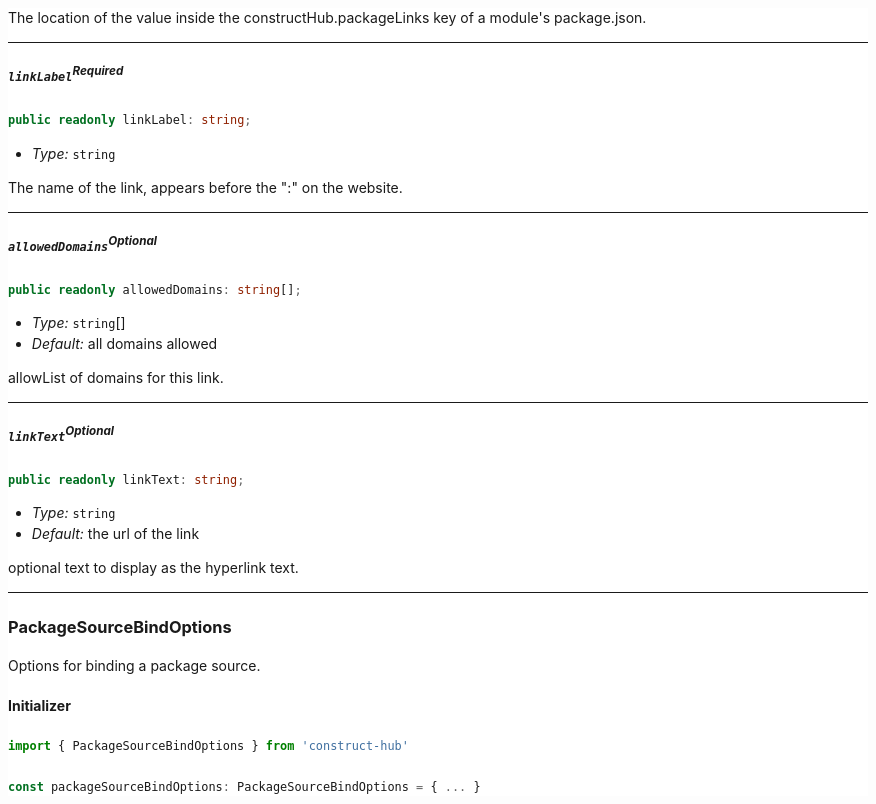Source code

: The location of the value inside the constructHub.packageLinks key of a module's package.json.

---

##### `linkLabel`<sup>Required</sup> <a name="construct-hub.PackageLinkConfig.property.linkLabel" id="constructhubpackagelinkconfigpropertylinklabel"></a>

```typescript
public readonly linkLabel: string;
```

- *Type:* `string`

The name of the link, appears before the ":" on the website.

---

##### `allowedDomains`<sup>Optional</sup> <a name="construct-hub.PackageLinkConfig.property.allowedDomains" id="constructhubpackagelinkconfigpropertyalloweddomains"></a>

```typescript
public readonly allowedDomains: string[];
```

- *Type:* `string`[]
- *Default:* all domains allowed

allowList of domains for this link.

---

##### `linkText`<sup>Optional</sup> <a name="construct-hub.PackageLinkConfig.property.linkText" id="constructhubpackagelinkconfigpropertylinktext"></a>

```typescript
public readonly linkText: string;
```

- *Type:* `string`
- *Default:* the url of the link

optional text to display as the hyperlink text.

---

### PackageSourceBindOptions <a name="construct-hub.PackageSourceBindOptions" id="constructhubpackagesourcebindoptions"></a>

Options for binding a package source.

#### Initializer <a name="[object Object].Initializer" id="object-objectinitializer"></a>

```typescript
import { PackageSourceBindOptions } from 'construct-hub'

const packageSourceBindOptions: PackageSourceBindOptions = { ... }
```
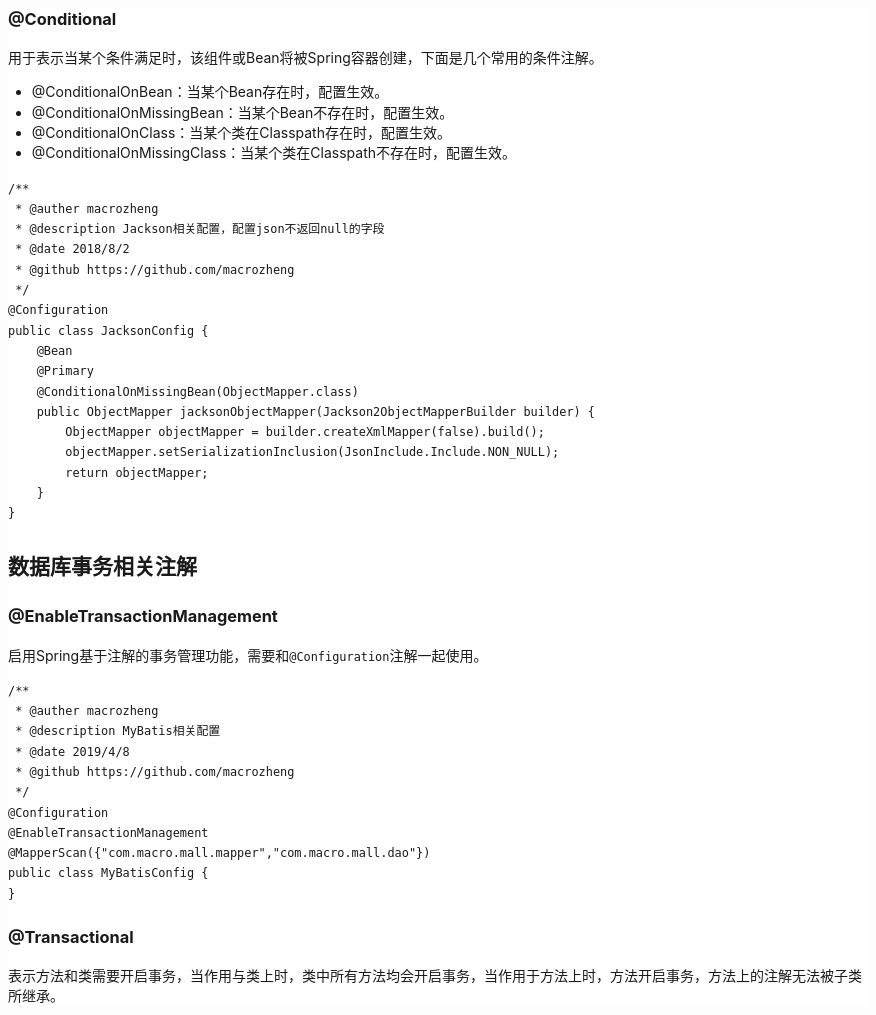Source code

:### @Conditional

用于表示当某个条件满足时，该组件或Bean将被Spring容器创建，下面是几个常用的条件注解。

- @ConditionalOnBean：当某个Bean存在时，配置生效。
- @ConditionalOnMissingBean：当某个Bean不存在时，配置生效。
- @ConditionalOnClass：当某个类在Classpath存在时，配置生效。
- @ConditionalOnMissingClass：当某个类在Classpath不存在时，配置生效。

```
/**
 * @auther macrozheng
 * @description Jackson相关配置，配置json不返回null的字段
 * @date 2018/8/2
 * @github https://github.com/macrozheng
 */
@Configuration
public class JacksonConfig {
    @Bean
    @Primary
    @ConditionalOnMissingBean(ObjectMapper.class)
    public ObjectMapper jacksonObjectMapper(Jackson2ObjectMapperBuilder builder) {
        ObjectMapper objectMapper = builder.createXmlMapper(false).build();
        objectMapper.setSerializationInclusion(JsonInclude.Include.NON_NULL);
        return objectMapper;
    }
}
```

## 数据库事务相关注解

### @EnableTransactionManagement

启用Spring基于注解的事务管理功能，需要和`@Configuration`注解一起使用。

```
/**
 * @auther macrozheng
 * @description MyBatis相关配置
 * @date 2019/4/8
 * @github https://github.com/macrozheng
 */
@Configuration
@EnableTransactionManagement
@MapperScan({"com.macro.mall.mapper","com.macro.mall.dao"})
public class MyBatisConfig {
}
```

### @Transactional

表示方法和类需要开启事务，当作用与类上时，类中所有方法均会开启事务，当作用于方法上时，方法开启事务，方法上的注解无法被子类所继承。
· · · ·
(Assignment):
Return the records above exactly as written. Do not include their images.

(Expected answer):
Source code

: The location of the value inside the constructHub.packageLinks key of a module's package.json.

---

##### `linkLabel`<sup>Required</sup> <a name="construct-hub.PackageLinkConfig.property.linkLabel" id="constructhubpackagelinkconfigpropertylinklabel"></a>

```typescript
public readonly linkLabel: string;
```

- *Type:* `string`

The name of the link, appears before the ":" on the website.

---

##### `allowedDomains`<sup>Optional</sup> <a name="construct-hub.PackageLinkConfig.property.allowedDomains" id="constructhubpackagelinkconfigpropertyalloweddomains"></a>

```typescript
public readonly allowedDomains: string[];
```

- *Type:* `string`[]
- *Default:* all domains allowed

allowList of domains for this link.

---

##### `linkText`<sup>Optional</sup> <a name="construct-hub.PackageLinkConfig.property.linkText" id="constructhubpackagelinkconfigpropertylinktext"></a>

```typescript
public readonly linkText: string;
```

- *Type:* `string`
- *Default:* the url of the link

optional text to display as the hyperlink text.

---

### PackageSourceBindOptions <a name="construct-hub.PackageSourceBindOptions" id="constructhubpackagesourcebindoptions"></a>

Options for binding a package source.

#### Initializer <a name="[object Object].Initializer" id="object-objectinitializer"></a>

```typescript
import { PackageSourceBindOptions } from 'construct-hub'

const packageSourceBindOptions: PackageSourceBindOptions = { ... }
```
Source code

:### @Conditional

用于表示当某个条件满足时，该组件或Bean将被Spring容器创建，下面是几个常用的条件注解。

- @ConditionalOnBean：当某个Bean存在时，配置生效。
- @ConditionalOnMissingBean：当某个Bean不存在时，配置生效。
- @ConditionalOnClass：当某个类在Classpath存在时，配置生效。
- @ConditionalOnMissingClass：当某个类在Classpath不存在时，配置生效。

```
/**
 * @auther macrozheng
 * @description Jackson相关配置，配置json不返回null的字段
 * @date 2018/8/2
 * @github https://github.com/macrozheng
 */
@Configuration
public class JacksonConfig {
    @Bean
    @Primary
    @ConditionalOnMissingBean(ObjectMapper.class)
    public ObjectMapper jacksonObjectMapper(Jackson2ObjectMapperBuilder builder) {
        ObjectMapper objectMapper = builder.createXmlMapper(false).build();
        objectMapper.setSerializationInclusion(JsonInclude.Include.NON_NULL);
        return objectMapper;
    }
}
```

## 数据库事务相关注解

### @EnableTransactionManagement

启用Spring基于注解的事务管理功能，需要和`@Configuration`注解一起使用。

```
/**
 * @auther macrozheng
 * @description MyBatis相关配置
 * @date 2019/4/8
 * @github https://github.com/macrozheng
 */
@Configuration
@EnableTransactionManagement
@MapperScan({"com.macro.mall.mapper","com.macro.mall.dao"})
public class MyBatisConfig {
}
```

### @Transactional

表示方法和类需要开启事务，当作用与类上时，类中所有方法均会开启事务，当作用于方法上时，方法开启事务，方法上的注解无法被子类所继承。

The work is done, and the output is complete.